Data Scientist
Job Description
About us
Layer Health is an AI startup spun out of MIT. We leverage LLMs to vastly improve the value and impact that can be unlocked from medical record data - building the "AI layer" for healthcare. We know that all organizations in the healthcare ecosystem struggle to extract and synthesize insights from medical records at scale. Our AI layer radically speeds up and improves the quality of information gleaned from these records to power a wide range of impactful use cases- from research to quality measurement to clinical care pathways. Our team consists of world-class experts across machine learning, LLMs, medicine, engineering, and commercial execution. We are a Series A company headquartered in Boston, with offices in both Boston and NYC. We're seeking outstanding hires to join our team as early members. This is an opportunity to contribute to a high-impact, collaborative, mission-driven team, and help define the next stage of growth for Layer Health. Together, we will create the AI layer that will redefine healthcare for the better.
Job Description
We're hiring an exceptional data scientist to join our team (Boston or NYC office). In this role, you will be responsible for advancing our applied ML and data science capabilities for healthcare.
You can expect to:
Develop, validate, and measure the impact of large language model (LLM) and other ML-based approaches for chart abstraction from both unstructured and structured healthcare data. Apply and rigorously evaluate cutting-edge methods to solve real clinical problems. Work hand-in-hand with our customers to best leverage Layer Health's platform and supercharge their workflows.
Stay up-to-date on the latest in applied NLP and generative AI techniques and proactively explore these technologies where applicable. Establish and enforce best practices for data science and analytics. Cultivate and foster a robust and thoughtful data science and product culture that drives the company forward.
We look for:
2-3 years of professional experience in data science (a proven track record of successful projects in healthcare or clinical applications is a bonus, but not required). Strong programming skills in Python, and fluency with modern data science and ML/NLP libraries (PyTorch, Tensorflow, HuggingFace, etc.).
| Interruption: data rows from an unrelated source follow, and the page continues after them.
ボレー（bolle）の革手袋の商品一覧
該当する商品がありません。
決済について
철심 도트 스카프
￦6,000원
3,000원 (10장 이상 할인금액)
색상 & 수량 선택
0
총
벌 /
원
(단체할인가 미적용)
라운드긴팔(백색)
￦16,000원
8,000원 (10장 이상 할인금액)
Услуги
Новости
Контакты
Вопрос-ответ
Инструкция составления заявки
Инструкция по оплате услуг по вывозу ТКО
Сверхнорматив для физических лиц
Deep fluency and instincts for data manipulation, treatment, and evaluation, with the ability to wrangle large, complex datasets efficiently and methodically. Familiarity with modern applied LLM techniques and their practical implementations (any experience using these techniques is a bonus). Proactive mindset to identify and solve problems, continuously improving our data science capabilities. A strong communicator who thrives in a customer-focused, fast-paced environment. An excited and adaptable team player who wants to disrupt the healthcare industry with AI/ML, alongside an awesome team.
We are a Boston-based company, and expect engineers to meet regularly in-person in Boston (engineers from Boston, NYC, or east coast are welcome).
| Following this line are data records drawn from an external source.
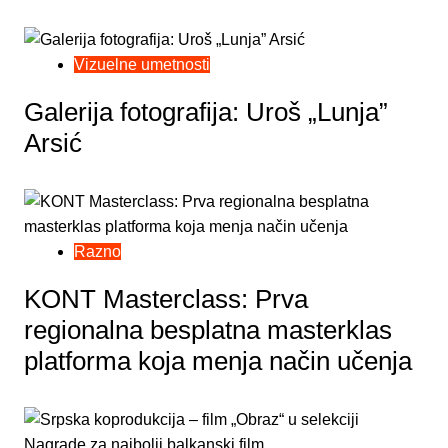
Vizuelne umetnosti
Galerija fotografija: Uroš „Lunja”
Arsić
Razno
KONT Masterclass: Prva
regionalna besplatna masterklas
platforma koja menja način učenja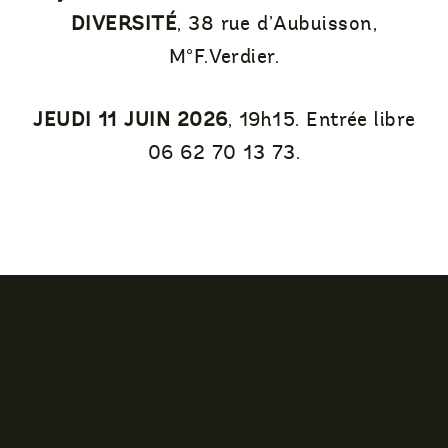
DIVERSITÉ
, 38 rue d’Aubuisson,
M°F.Verdier.
JEUDI 11 JUIN 2026
, 19h15. Entrée libre
06 62 70 13 73.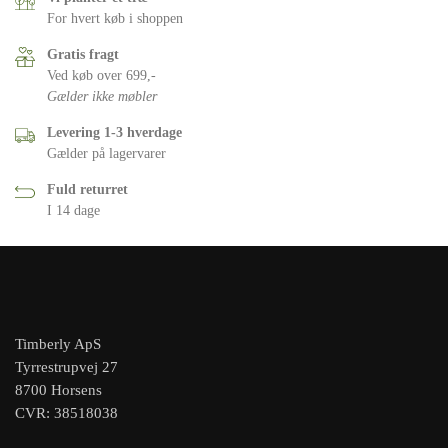
For hvert køb i shoppen
Gratis fragt
Ved køb over 699,-
Gælder ikke møbler
Levering 1-3 hverdage
Gælder på lagervarer
Fuld returret
I 14 dage
Timberly ApS
Tyrrestrupvej 27
8700 Horsens
CVR: 38518038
Join us and help us transform healthcare with AI. Layer Health is committed to foster an environment of inclusion that is free from discrimination. We are an Equal Opportunity Employer where employment is decided on the basis of qualifications, merit, and business need. All qualified applicants will receive consideration for employment without regard to race, color, religion, sex, sexual orientation, gender identity, national origin, disability, protected Veteran status, or any other characteristic protected by law.
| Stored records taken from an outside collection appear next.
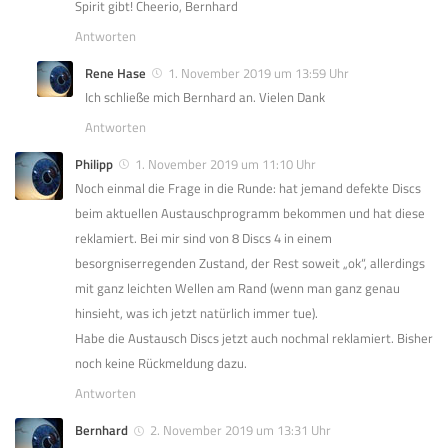
Spirit gibt! Cheerio, Bernhard
Antworten
Rene Hase
1. November 2019 um 13:59 Uhr
Ich schließe mich Bernhard an. Vielen Dank
Antworten
Philipp
1. November 2019 um 11:10 Uhr
Noch einmal die Frage in die Runde: hat jemand defekte Discs
beim aktuellen Austauschprogramm bekommen und hat diese
reklamiert. Bei mir sind von 8 Discs 4 in einem
besorgniserregenden Zustand, der Rest soweit „ok“, allerdings
mit ganz leichten Wellen am Rand (wenn man ganz genau
hinsieht, was ich jetzt natürlich immer tue).
Habe die Austausch Discs jetzt auch nochmal reklamiert. Bisher
noch keine Rückmeldung dazu.
Antworten
Bernhard
2. November 2019 um 13:31 Uhr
Expected compensation range for this role is $135,000-190,000 for Boston and NYC-based candidates; range may vary for candidates outside of the Boston/NYC metro area. Compensation is dependent on experience, overall fit to our role, and candidate location. Expected compensation ranges for this role may change over time. If your compensation requirement is greater than our posted salary ranges, please still consider applying to our role. We will make a determination as to whether an exception can be made.